277 - RELAÇÕES PÚBLICAS

 

Estava outro dia numa fila de candidatos a um emprego.

Fiz tantas filas, que não me lembro  qual era a firma,  mas não faz diferença.

Só sei que, depois de uma rápida conversa, o gerente dava a cada um uma senha.

Senha verde à direita, vermelha à esquerda.

Encontrei-me na fila da direita, e só fui descobrir o porquê, bem depois.

 Acontece que, como todas as grandes firmas, esta também  tem duas caras.

 

A primeira é a cara do “ANTES”:

moldada especialmente  para atrair os clientes, é convincente e suave; assim:

a) veja que qualidade, que variedade de modelos, que acabamentos...

b) observe as cores e os reflexos; demore o tempo que quiser, fique à vontade...

c) agora veja  os preços, os descontos, as condições, os prazos de financiamento

d) saiba que damos uma garantia de montagem rápida e eficiente em sua casa

e) tem também a cobertura de seguro contra qualquer acidente ou problema.

f) compare  quantas vantagens , contra o pouco que os concorrentes oferecem

g) você estará sob a proteção do nosso nome!

h) e ainda a garantia do fabricante – um dos melhores do mundo!

i) Você não se arrependerá; está fechando o melhor negócio de sua vida!

 

 

A segunda é a cara do “DEPOIS”:

criada para lidar com clientes insatisfeitos e reclamações difíceis de lidar;

ela vai mudando de tom aos poucos, assim:

j)   “vamos providenciar rapidamente...”

k)  “tenha um pouco de paciência!”

l)   “nunca prometemos uma coisa destas!...”

m)   “só o fabricante é que sabe; nós apenas vendemos!”

n)   “ah, não vai dar em menos de uma semana!”  

o)   “já fizemos tudo o que podíamos! ”   

o)  “outra vez o senhor?”   

q)  “não me aborreça!”

      e por fim, a cara extrema:

r) “ah, é? Então quer saber de uma coisa? vá reclamar onde quiser,

      com o procon, com o bispo, com o raio que o parta... não aceitamos desaforos!

      Vou chamar o segurança!”

 

Voltando à senha, o entrevistador achou que eu tinha cara de bonzinho, solícito, prestativo; e que seria capaz de convencer meus clientes a levarem o que eu vendia; por isso, fui para o grupo da senha verde....

 

Dei graças a Deus, pois não sou de briga, não gosto de polêmica e quero sossego.

Fui me firmando no serviço, já gostando de vender, usando todos os pontos da primeira lista.

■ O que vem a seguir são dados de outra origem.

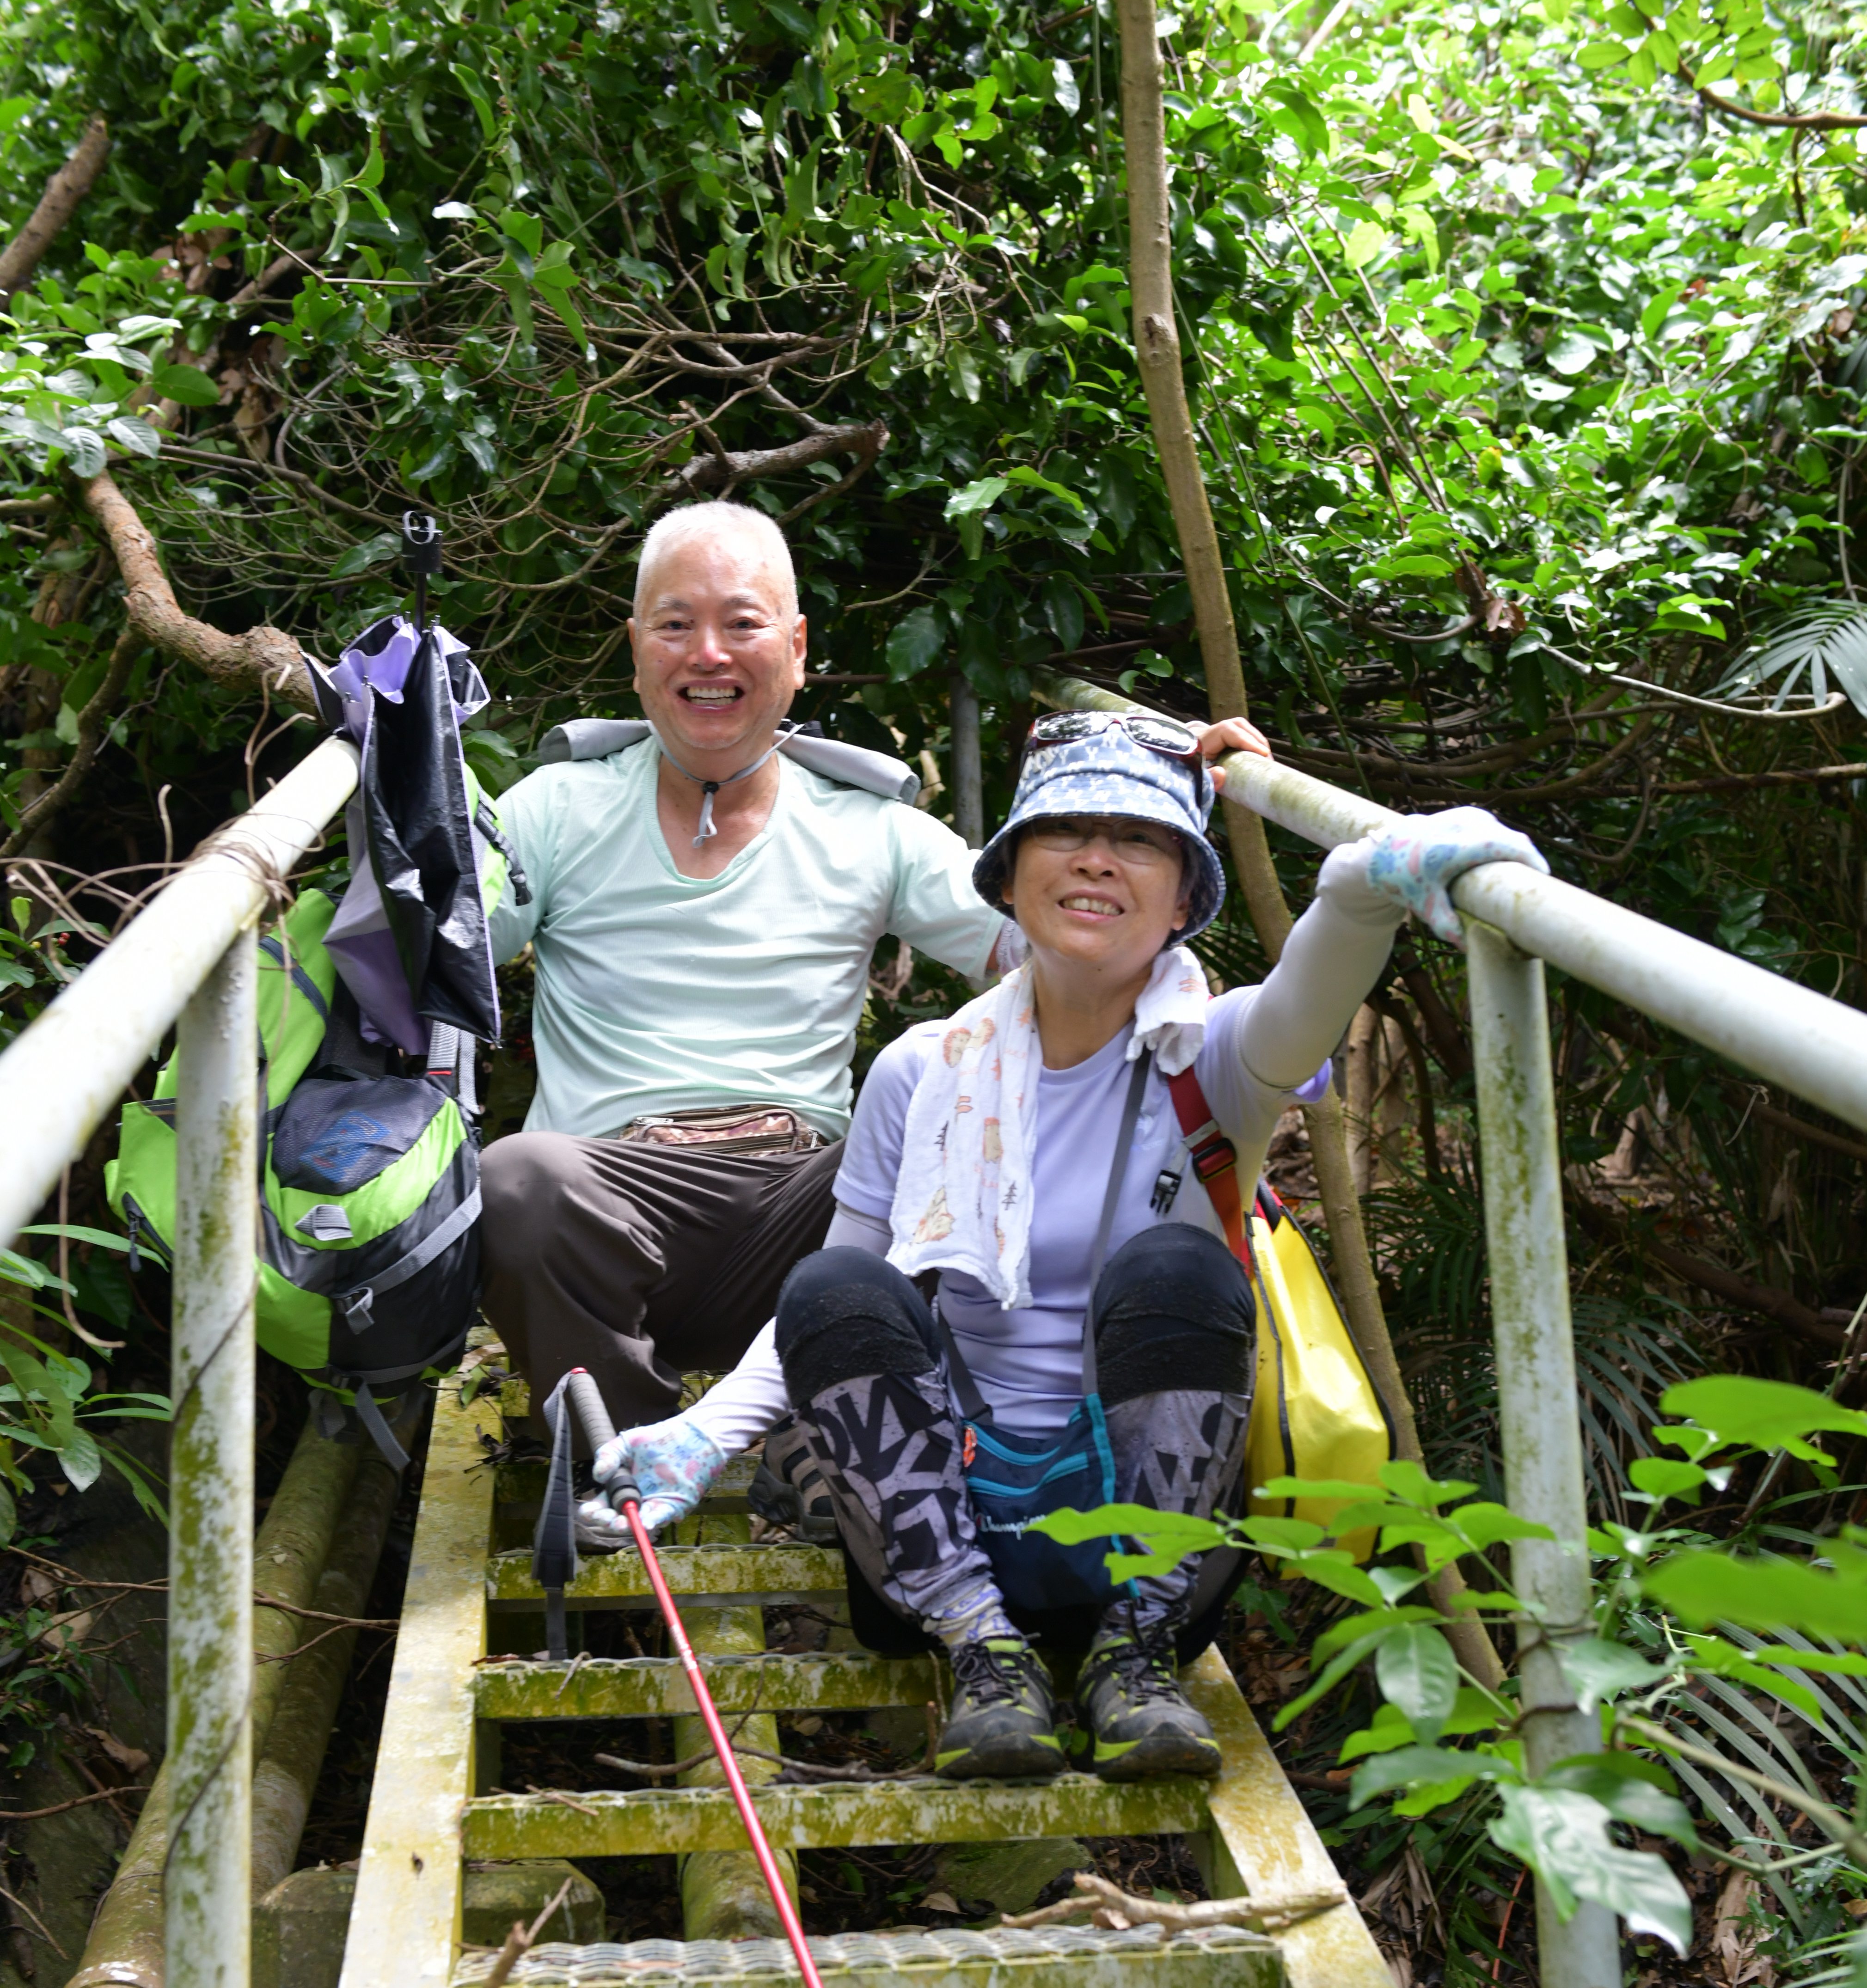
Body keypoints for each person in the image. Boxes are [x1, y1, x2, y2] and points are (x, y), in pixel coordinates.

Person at [590, 714, 1544, 1779]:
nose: (1096, 858)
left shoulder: (1214, 1055)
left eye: (1137, 839)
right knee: (833, 1279)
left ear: (1184, 900)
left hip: (1156, 1552)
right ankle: (986, 1653)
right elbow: (826, 1311)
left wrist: (1365, 885)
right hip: (939, 1533)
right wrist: (702, 1436)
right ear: (1009, 879)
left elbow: (1309, 1002)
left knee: (1179, 1267)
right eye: (1066, 831)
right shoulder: (921, 1070)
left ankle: (1133, 1655)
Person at [479, 500, 1006, 1535]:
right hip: (613, 1200)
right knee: (519, 1179)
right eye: (675, 625)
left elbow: (1043, 937)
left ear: (797, 650)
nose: (708, 654)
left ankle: (826, 1435)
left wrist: (1160, 810)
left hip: (806, 1214)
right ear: (637, 650)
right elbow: (452, 936)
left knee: (947, 1142)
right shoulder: (555, 806)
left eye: (743, 624)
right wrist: (400, 786)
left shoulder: (873, 828)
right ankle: (625, 1458)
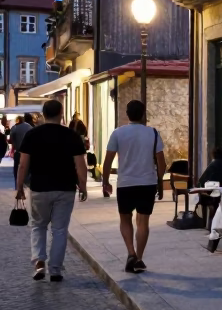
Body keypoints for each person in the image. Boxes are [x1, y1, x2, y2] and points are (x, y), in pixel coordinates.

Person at [16, 99, 88, 282]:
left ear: (43, 114)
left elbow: (23, 165)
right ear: (61, 113)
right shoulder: (71, 136)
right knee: (60, 229)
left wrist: (19, 187)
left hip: (39, 188)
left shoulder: (32, 135)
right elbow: (80, 164)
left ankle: (39, 262)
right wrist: (83, 185)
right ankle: (55, 269)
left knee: (38, 225)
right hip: (65, 188)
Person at [101, 100, 166, 274]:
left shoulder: (118, 133)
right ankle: (139, 258)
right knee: (143, 221)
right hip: (147, 183)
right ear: (143, 114)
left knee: (125, 219)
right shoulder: (153, 133)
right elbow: (161, 162)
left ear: (127, 114)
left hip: (125, 183)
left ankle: (131, 252)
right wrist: (159, 180)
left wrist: (105, 181)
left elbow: (107, 161)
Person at [10, 114, 32, 189]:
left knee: (17, 170)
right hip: (28, 153)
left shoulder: (14, 128)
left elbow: (11, 140)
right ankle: (27, 186)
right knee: (27, 170)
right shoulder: (29, 127)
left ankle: (18, 186)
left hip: (18, 152)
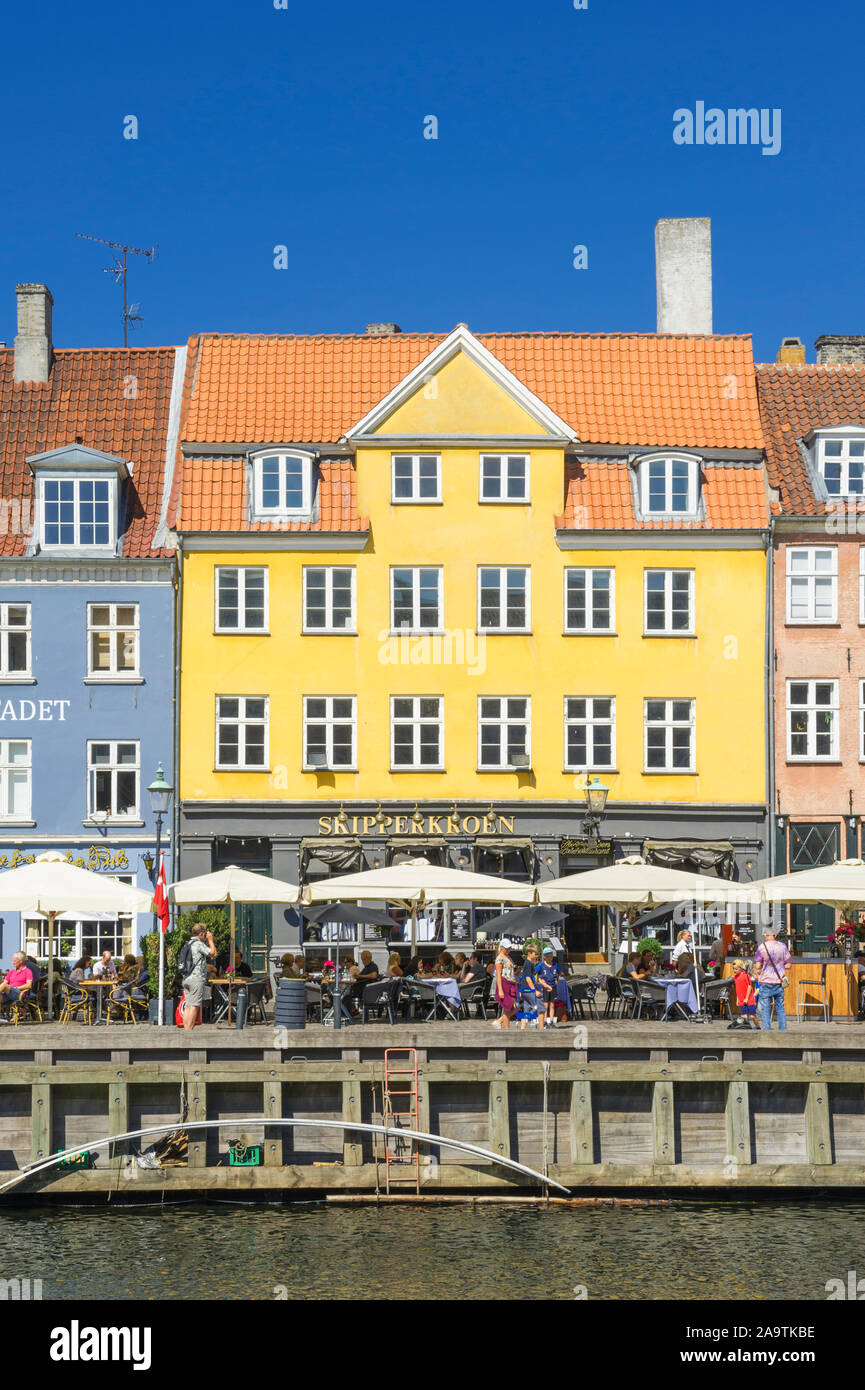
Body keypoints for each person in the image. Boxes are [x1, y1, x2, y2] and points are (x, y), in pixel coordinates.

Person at [752, 926, 792, 1031]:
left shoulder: (762, 947)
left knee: (765, 1009)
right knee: (780, 1008)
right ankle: (783, 1030)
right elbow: (788, 965)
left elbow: (757, 966)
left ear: (766, 935)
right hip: (779, 982)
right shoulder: (783, 946)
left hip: (766, 981)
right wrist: (780, 965)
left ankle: (766, 1031)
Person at [182, 923, 217, 1031]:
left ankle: (186, 1030)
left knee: (188, 1005)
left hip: (186, 978)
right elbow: (213, 953)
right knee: (194, 1005)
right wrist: (210, 940)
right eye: (205, 933)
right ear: (201, 933)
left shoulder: (188, 943)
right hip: (196, 979)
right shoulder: (198, 944)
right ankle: (189, 1031)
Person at [516, 945, 545, 1030]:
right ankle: (541, 1030)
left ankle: (522, 1029)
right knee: (541, 1009)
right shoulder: (528, 963)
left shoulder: (529, 963)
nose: (537, 956)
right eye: (535, 954)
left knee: (526, 1009)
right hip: (529, 990)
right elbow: (528, 978)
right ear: (529, 953)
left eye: (538, 954)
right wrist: (534, 990)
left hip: (525, 990)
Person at [493, 938, 518, 1030]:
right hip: (504, 983)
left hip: (511, 982)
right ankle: (506, 1029)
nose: (508, 950)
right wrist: (500, 990)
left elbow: (509, 970)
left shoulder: (508, 957)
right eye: (506, 948)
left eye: (509, 948)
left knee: (513, 1008)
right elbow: (498, 975)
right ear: (502, 947)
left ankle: (499, 1021)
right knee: (508, 1008)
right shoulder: (499, 958)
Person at [729, 959, 758, 1031]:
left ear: (741, 968)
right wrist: (737, 999)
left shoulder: (746, 976)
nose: (734, 970)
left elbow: (749, 986)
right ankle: (746, 1029)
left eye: (736, 969)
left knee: (752, 1016)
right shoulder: (735, 978)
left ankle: (758, 1027)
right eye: (733, 969)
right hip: (742, 1000)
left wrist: (747, 998)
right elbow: (737, 990)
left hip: (749, 999)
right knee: (744, 1016)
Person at [537, 946, 562, 1028]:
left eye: (550, 956)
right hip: (545, 987)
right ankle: (544, 1021)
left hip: (553, 986)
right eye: (547, 956)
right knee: (545, 1005)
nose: (549, 958)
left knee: (552, 1004)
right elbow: (536, 974)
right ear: (544, 956)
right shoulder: (541, 965)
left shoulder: (555, 965)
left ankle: (551, 1021)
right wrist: (540, 981)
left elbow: (559, 973)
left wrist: (557, 981)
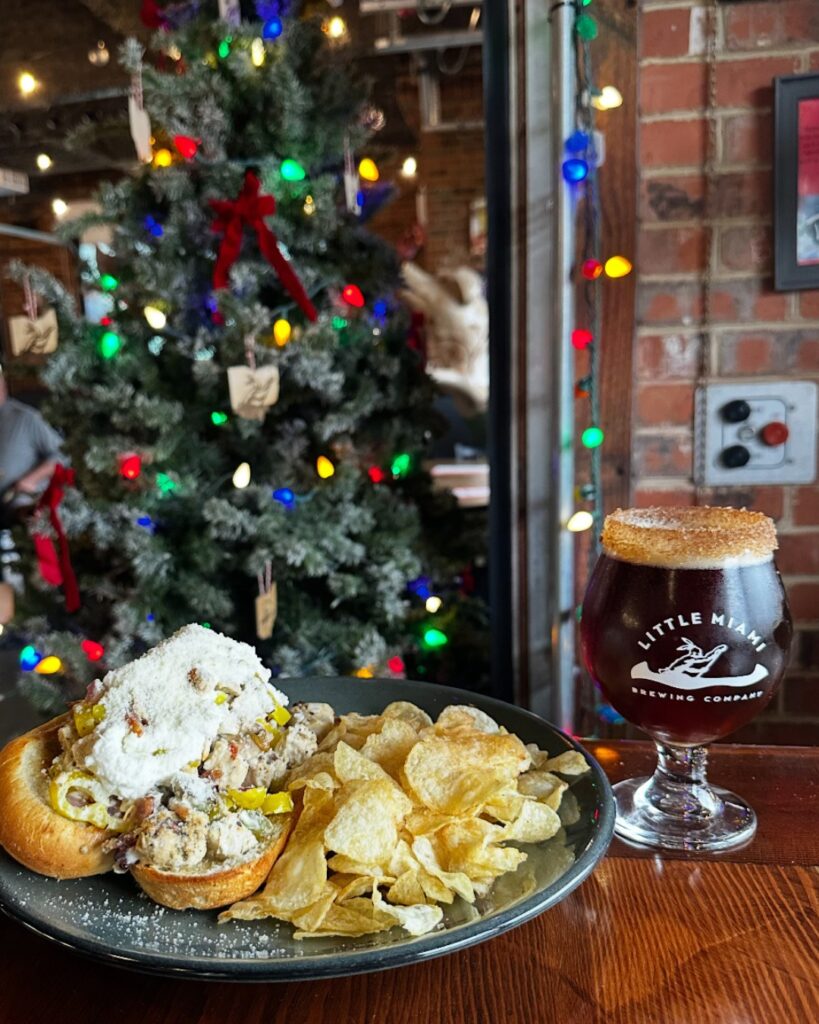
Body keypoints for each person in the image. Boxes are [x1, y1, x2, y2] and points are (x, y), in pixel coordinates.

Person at [0, 365, 63, 521]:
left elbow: (62, 454)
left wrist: (31, 479)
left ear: (3, 385)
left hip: (20, 503)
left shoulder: (26, 418)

O cliente escutada enlevado,  feliz...  e mais uma venda ia a meu crédito.

 

Mas duas semanas depois, me aparece um casal, furioso; tinham comprado uma cama e ela quebrou, de repente, no meio da noite.

Eram pessoas irredutíveis, teimosas, insuportáveis.

Queriam uma cama nova, invocavam a garantia.

Achei que não me cabia formular perguntas indiscretas, indagando sobre detalhes ou circunstâncias constrangedoras, que podiam ter provocado o acidente. .

Além disso, minha função é vender. Sou senha verde, meu Deus!

Eles interpretaram minha atitude como um desafio, uma falta de respeito.

Quase apanhei. Levei uns empurrões, por conta da minha passividade.

Logo o segurança apareceu e eles foram encaminhados ao setor “vermelho”

Em sucessivas e inúteis investidas, receberam todas as considerações do segundo bloco, mas continuaram numa atitude beligerante.

Resultado: estão acampados há três dias no setor de móveis, no terceiro andar  e não querem arredar pé.

Quando um sai, o outro fica sentado numa cama qualquer.

Os filhos já levaram pijamas, remédios, kits  de sobrevivência.

Agora, então, não querem nem mesmo negociar a devolução da entrada, ou um tipo de cama de melhor qualidade, pelo mesmo preço. Enfim, uma tragédia.

Mas  a culpa é minha.

O manual, que só li depois, diz que o limite para aquela cama, é de 150 quilos, de “carga estática” .

Quer dizer que, se a carga se mexer, vai tudo para o chão. Fazer o quê?

Tinha que avisá-los antes.  Agora é tarde.

 

E para dizer a verdade, não vejo a hora de acordar.....que pesadelo!